Urs Fleisch - 2018-12-01

Thanks for the suggestion. I also think that support for MKV in Kid3 would be useful. I even started implementing it later this year. I saw that there is MKV-Support in the taglib2 branch of TagLib, so I integrated this implementation to work with TagLib 1.x. Then I added the necessary code in Kid3.

Unfortunately, the MKV support in TagLib turned out to be unusable. One part of the problem is the implementation which seems to be unfinished and incomplete. It is not easy to integrate because Matroska-Tags are a bit different. They use different target types - to use the same element at different levels (e.g. track, album), and nested tags - to use elements in a different context (e.g. original, sort). Then there can be multiple such element trees.

All this would have to be mapped correctly into the model used by TagLib, but it supports just a few elements correctly and hides all the rest. It also seems to generate duplicate information and is not able to delete elements - they are just set to a void type. I would at least require that a file can be reverted to its original state when tags are added and later removed, just as a simple test, that nothing is corrupted. But this is not possible and it also seems to corrupt MKV files: After editing them with TagLib, they are reported to be corrupt when opened with MKVToolNix.
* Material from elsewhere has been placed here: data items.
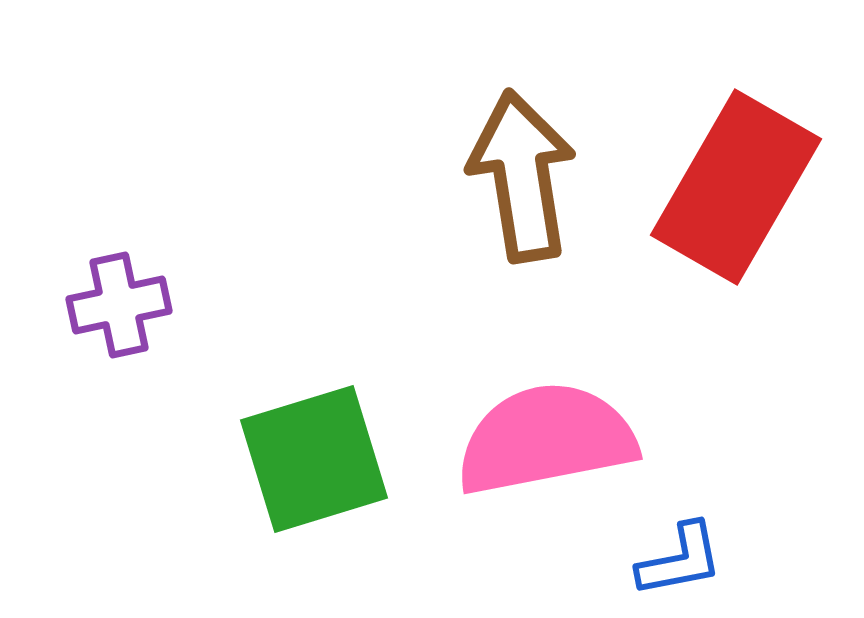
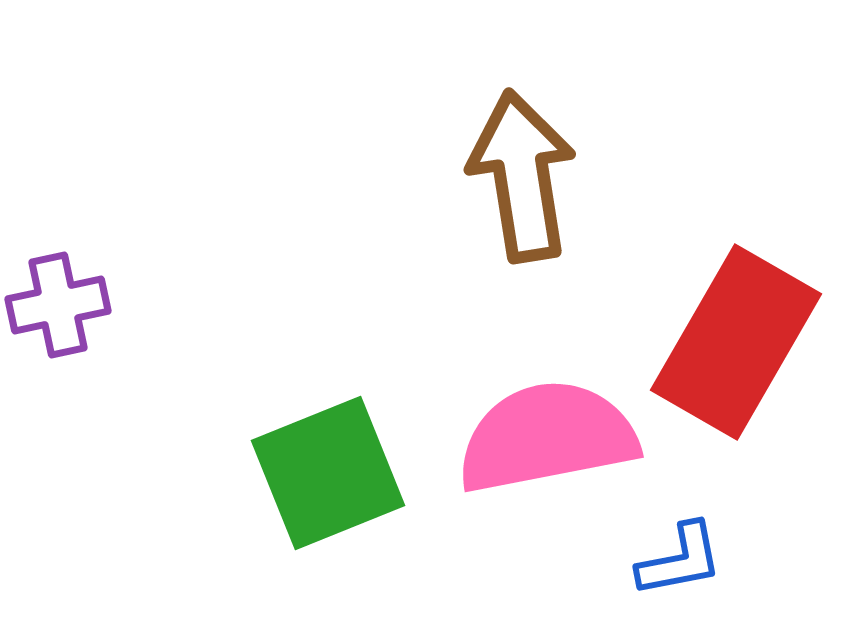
red rectangle: moved 155 px down
purple cross: moved 61 px left
pink semicircle: moved 1 px right, 2 px up
green square: moved 14 px right, 14 px down; rotated 5 degrees counterclockwise
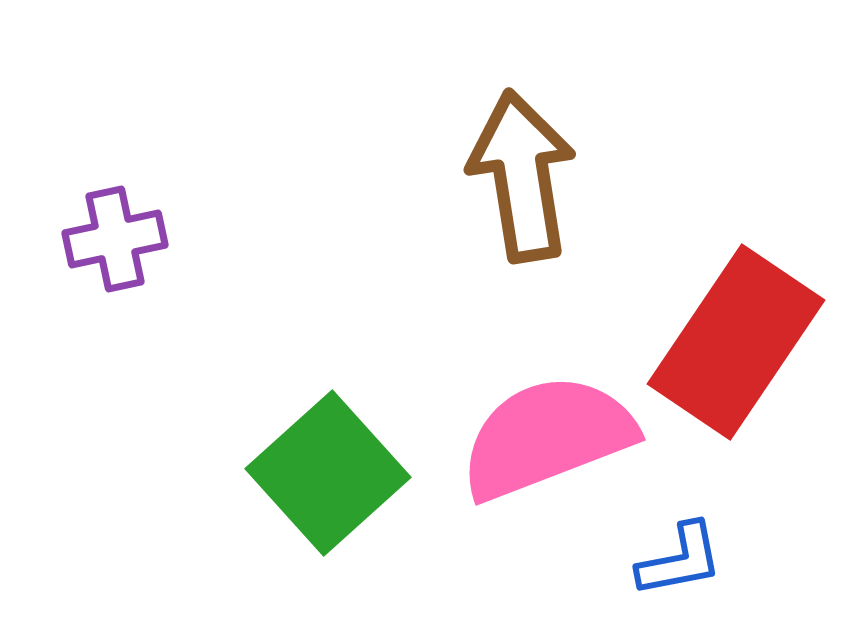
purple cross: moved 57 px right, 66 px up
red rectangle: rotated 4 degrees clockwise
pink semicircle: rotated 10 degrees counterclockwise
green square: rotated 20 degrees counterclockwise
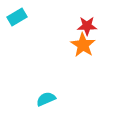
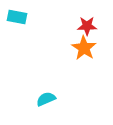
cyan rectangle: rotated 42 degrees clockwise
orange star: moved 1 px right, 3 px down
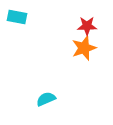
orange star: rotated 20 degrees clockwise
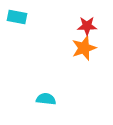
cyan semicircle: rotated 30 degrees clockwise
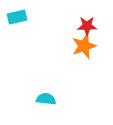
cyan rectangle: rotated 24 degrees counterclockwise
orange star: moved 2 px up
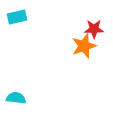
red star: moved 7 px right, 3 px down
cyan semicircle: moved 30 px left, 1 px up
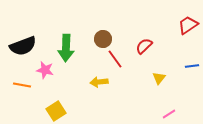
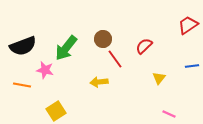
green arrow: rotated 36 degrees clockwise
pink line: rotated 56 degrees clockwise
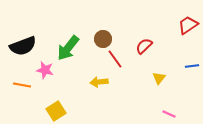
green arrow: moved 2 px right
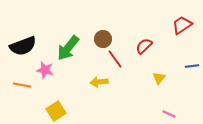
red trapezoid: moved 6 px left
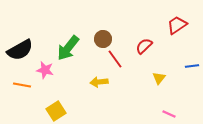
red trapezoid: moved 5 px left
black semicircle: moved 3 px left, 4 px down; rotated 8 degrees counterclockwise
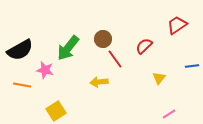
pink line: rotated 56 degrees counterclockwise
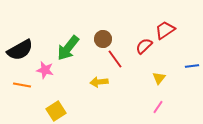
red trapezoid: moved 12 px left, 5 px down
pink line: moved 11 px left, 7 px up; rotated 24 degrees counterclockwise
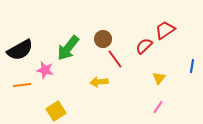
blue line: rotated 72 degrees counterclockwise
orange line: rotated 18 degrees counterclockwise
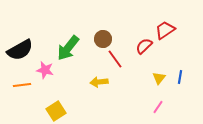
blue line: moved 12 px left, 11 px down
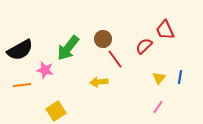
red trapezoid: rotated 80 degrees counterclockwise
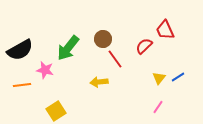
blue line: moved 2 px left; rotated 48 degrees clockwise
So after all this was unfortunately just a waste of time. I nevertheless have committed the changes into a separate branch with the following comment:

Add support for Matroska, not usable.

There are many problems with the current Matroska implementation in
TagLib 2:


- Not all tags are accessible, only the "best" are taken, so existing
  tags are no longer shown after new tags are set.
- It is not possible to set the TargetType of tags, which makes it
  impossible to implement certain frame types.
- It is not possible to use nested tags, which makes it
  impossible to implement certain frame types.
- Deleted frames are not deleted, just replace by a Void tag, they are
  still shown in mediainfo.
- After saving tags, the file is reported to be corrupt when opened with
  the header editor of MKVToolNix.

I do not expect that the situation in TagLib will change soon, comments about the MKV support by the original TagLib developer like "TagLib is for audio files only" are not the kind of message to motivate the author of the MKV code to improve the code. And there is not much activity in the development of TagLib since its last release, which was in October 2016.

I probably will retry implementing support for MKV, but this time using libebml. This will be a bit more effort than with TagLib because it will require the creation of a new metadata plugin and using a new library.